--- SUPPLIED RECORDS Enclosed Below ---

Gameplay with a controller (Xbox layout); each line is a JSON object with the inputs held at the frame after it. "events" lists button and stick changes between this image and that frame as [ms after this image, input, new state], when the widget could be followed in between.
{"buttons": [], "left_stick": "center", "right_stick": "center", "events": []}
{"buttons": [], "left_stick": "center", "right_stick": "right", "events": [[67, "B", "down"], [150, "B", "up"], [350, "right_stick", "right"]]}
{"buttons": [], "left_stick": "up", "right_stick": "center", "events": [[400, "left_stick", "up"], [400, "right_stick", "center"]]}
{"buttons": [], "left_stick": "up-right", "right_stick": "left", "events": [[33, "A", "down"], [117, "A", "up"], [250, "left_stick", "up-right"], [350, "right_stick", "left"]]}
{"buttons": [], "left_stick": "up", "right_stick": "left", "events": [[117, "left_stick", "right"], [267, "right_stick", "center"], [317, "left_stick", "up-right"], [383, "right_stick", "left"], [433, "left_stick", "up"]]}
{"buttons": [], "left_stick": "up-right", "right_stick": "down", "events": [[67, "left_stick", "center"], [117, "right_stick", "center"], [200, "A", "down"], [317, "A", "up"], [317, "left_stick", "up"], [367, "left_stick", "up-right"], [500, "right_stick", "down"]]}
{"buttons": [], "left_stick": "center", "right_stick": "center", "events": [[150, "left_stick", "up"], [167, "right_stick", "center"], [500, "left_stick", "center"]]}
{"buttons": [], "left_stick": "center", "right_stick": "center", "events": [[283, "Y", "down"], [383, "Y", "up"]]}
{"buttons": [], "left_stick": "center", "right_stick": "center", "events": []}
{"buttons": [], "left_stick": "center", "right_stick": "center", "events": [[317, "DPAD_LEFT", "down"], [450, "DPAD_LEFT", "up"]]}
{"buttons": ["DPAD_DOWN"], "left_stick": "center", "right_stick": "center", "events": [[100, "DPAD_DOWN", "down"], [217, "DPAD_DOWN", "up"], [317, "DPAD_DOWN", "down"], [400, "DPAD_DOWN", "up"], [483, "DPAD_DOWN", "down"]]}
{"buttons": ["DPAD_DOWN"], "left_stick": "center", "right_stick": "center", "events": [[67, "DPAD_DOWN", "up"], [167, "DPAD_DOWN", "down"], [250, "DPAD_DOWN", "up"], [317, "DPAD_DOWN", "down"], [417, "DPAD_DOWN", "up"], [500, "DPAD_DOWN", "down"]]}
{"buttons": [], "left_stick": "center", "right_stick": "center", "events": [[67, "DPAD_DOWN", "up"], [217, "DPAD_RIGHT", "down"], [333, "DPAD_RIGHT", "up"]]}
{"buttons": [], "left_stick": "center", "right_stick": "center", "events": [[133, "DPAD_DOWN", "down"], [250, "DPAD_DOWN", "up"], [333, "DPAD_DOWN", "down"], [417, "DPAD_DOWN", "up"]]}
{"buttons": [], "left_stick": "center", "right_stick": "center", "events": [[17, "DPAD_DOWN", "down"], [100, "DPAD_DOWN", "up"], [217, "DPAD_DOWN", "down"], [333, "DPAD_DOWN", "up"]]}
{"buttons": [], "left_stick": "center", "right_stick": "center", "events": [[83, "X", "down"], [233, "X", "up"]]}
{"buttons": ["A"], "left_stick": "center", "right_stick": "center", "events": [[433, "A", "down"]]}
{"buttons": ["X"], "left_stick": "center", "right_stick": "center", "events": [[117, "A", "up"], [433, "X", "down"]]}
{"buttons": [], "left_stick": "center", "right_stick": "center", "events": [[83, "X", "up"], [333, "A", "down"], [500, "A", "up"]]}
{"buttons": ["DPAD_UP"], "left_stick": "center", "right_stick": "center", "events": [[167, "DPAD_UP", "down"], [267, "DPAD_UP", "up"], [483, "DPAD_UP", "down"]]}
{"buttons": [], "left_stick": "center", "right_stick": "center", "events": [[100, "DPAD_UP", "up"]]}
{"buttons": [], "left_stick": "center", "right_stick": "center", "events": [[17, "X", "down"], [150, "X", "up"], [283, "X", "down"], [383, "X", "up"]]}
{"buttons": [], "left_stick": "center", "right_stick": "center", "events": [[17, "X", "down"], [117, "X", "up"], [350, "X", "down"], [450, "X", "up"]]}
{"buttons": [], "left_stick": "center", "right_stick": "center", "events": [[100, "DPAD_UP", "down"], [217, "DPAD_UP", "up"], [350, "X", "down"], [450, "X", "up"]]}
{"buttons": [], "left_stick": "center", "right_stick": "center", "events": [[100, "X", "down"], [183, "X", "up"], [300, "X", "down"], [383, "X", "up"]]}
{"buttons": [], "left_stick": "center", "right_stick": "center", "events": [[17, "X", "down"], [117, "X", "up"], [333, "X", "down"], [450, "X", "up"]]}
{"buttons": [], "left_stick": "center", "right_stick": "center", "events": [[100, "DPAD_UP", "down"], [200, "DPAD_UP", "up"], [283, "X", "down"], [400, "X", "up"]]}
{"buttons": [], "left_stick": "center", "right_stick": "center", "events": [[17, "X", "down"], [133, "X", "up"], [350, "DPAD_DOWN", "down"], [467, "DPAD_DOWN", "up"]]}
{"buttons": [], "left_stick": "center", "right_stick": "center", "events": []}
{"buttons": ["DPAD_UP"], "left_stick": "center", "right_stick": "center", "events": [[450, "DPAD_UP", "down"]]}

--- End of Enclosed SUPPLIED RECORDS ---

Each entry above must be repeated exactly, with nothing dropped.

Gameplay with a controller (Xbox layout); each line is a JSON object with the inputs held at the frame after it. "events" lists button and stick changes between this image and that frame as [ms after this image, input, new state], when the widget could be followed in between.
{"buttons": [], "left_stick": "center", "right_stick": "center", "events": []}
{"buttons": [], "left_stick": "center", "right_stick": "right", "events": [[67, "B", "down"], [150, "B", "up"], [350, "right_stick", "right"]]}
{"buttons": [], "left_stick": "up", "right_stick": "center", "events": [[400, "left_stick", "up"], [400, "right_stick", "center"]]}
{"buttons": [], "left_stick": "up-right", "right_stick": "left", "events": [[33, "A", "down"], [117, "A", "up"], [250, "left_stick", "up-right"], [350, "right_stick", "left"]]}
{"buttons": [], "left_stick": "up", "right_stick": "left", "events": [[117, "left_stick", "right"], [267, "right_stick", "center"], [317, "left_stick", "up-right"], [383, "right_stick", "left"], [433, "left_stick", "up"]]}
{"buttons": [], "left_stick": "up-right", "right_stick": "down", "events": [[67, "left_stick", "center"], [117, "right_stick", "center"], [200, "A", "down"], [317, "A", "up"], [317, "left_stick", "up"], [367, "left_stick", "up-right"], [500, "right_stick", "down"]]}
{"buttons": [], "left_stick": "center", "right_stick": "center", "events": [[150, "left_stick", "up"], [167, "right_stick", "center"], [500, "left_stick", "center"]]}
{"buttons": [], "left_stick": "center", "right_stick": "center", "events": [[283, "Y", "down"], [383, "Y", "up"]]}
{"buttons": [], "left_stick": "center", "right_stick": "center", "events": []}
{"buttons": [], "left_stick": "center", "right_stick": "center", "events": [[317, "DPAD_LEFT", "down"], [450, "DPAD_LEFT", "up"]]}
{"buttons": ["DPAD_DOWN"], "left_stick": "center", "right_stick": "center", "events": [[100, "DPAD_DOWN", "down"], [217, "DPAD_DOWN", "up"], [317, "DPAD_DOWN", "down"], [400, "DPAD_DOWN", "up"], [483, "DPAD_DOWN", "down"]]}
{"buttons": ["DPAD_DOWN"], "left_stick": "center", "right_stick": "center", "events": [[67, "DPAD_DOWN", "up"], [167, "DPAD_DOWN", "down"], [250, "DPAD_DOWN", "up"], [317, "DPAD_DOWN", "down"], [417, "DPAD_DOWN", "up"], [500, "DPAD_DOWN", "down"]]}
{"buttons": [], "left_stick": "center", "right_stick": "center", "events": [[67, "DPAD_DOWN", "up"], [217, "DPAD_RIGHT", "down"], [333, "DPAD_RIGHT", "up"]]}
{"buttons": [], "left_stick": "center", "right_stick": "center", "events": [[133, "DPAD_DOWN", "down"], [250, "DPAD_DOWN", "up"], [333, "DPAD_DOWN", "down"], [417, "DPAD_DOWN", "up"]]}
{"buttons": [], "left_stick": "center", "right_stick": "center", "events": [[17, "DPAD_DOWN", "down"], [100, "DPAD_DOWN", "up"], [217, "DPAD_DOWN", "down"], [333, "DPAD_DOWN", "up"]]}
{"buttons": [], "left_stick": "center", "right_stick": "center", "events": [[83, "X", "down"], [233, "X", "up"]]}
{"buttons": ["A"], "left_stick": "center", "right_stick": "center", "events": [[433, "A", "down"]]}
{"buttons": ["X"], "left_stick": "center", "right_stick": "center", "events": [[117, "A", "up"], [433, "X", "down"]]}
{"buttons": [], "left_stick": "center", "right_stick": "center", "events": [[83, "X", "up"], [333, "A", "down"], [500, "A", "up"]]}
{"buttons": ["DPAD_UP"], "left_stick": "center", "right_stick": "center", "events": [[167, "DPAD_UP", "down"], [267, "DPAD_UP", "up"], [483, "DPAD_UP", "down"]]}
{"buttons": [], "left_stick": "center", "right_stick": "center", "events": [[100, "DPAD_UP", "up"]]}
{"buttons": [], "left_stick": "center", "right_stick": "center", "events": [[17, "X", "down"], [150, "X", "up"], [283, "X", "down"], [383, "X", "up"]]}
{"buttons": [], "left_stick": "center", "right_stick": "center", "events": [[17, "X", "down"], [117, "X", "up"], [350, "X", "down"], [450, "X", "up"]]}
{"buttons": [], "left_stick": "center", "right_stick": "center", "events": [[100, "DPAD_UP", "down"], [217, "DPAD_UP", "up"], [350, "X", "down"], [450, "X", "up"]]}
{"buttons": [], "left_stick": "center", "right_stick": "center", "events": [[100, "X", "down"], [183, "X", "up"], [300, "X", "down"], [383, "X", "up"]]}
{"buttons": [], "left_stick": "center", "right_stick": "center", "events": [[17, "X", "down"], [117, "X", "up"], [333, "X", "down"], [450, "X", "up"]]}
{"buttons": [], "left_stick": "center", "right_stick": "center", "events": [[100, "DPAD_UP", "down"], [200, "DPAD_UP", "up"], [283, "X", "down"], [400, "X", "up"]]}
{"buttons": [], "left_stick": "center", "right_stick": "center", "events": [[17, "X", "down"], [133, "X", "up"], [350, "DPAD_DOWN", "down"], [467, "DPAD_DOWN", "up"]]}
{"buttons": [], "left_stick": "center", "right_stick": "center", "events": []}
{"buttons": ["DPAD_UP"], "left_stick": "center", "right_stick": "center", "events": [[450, "DPAD_UP", "down"]]}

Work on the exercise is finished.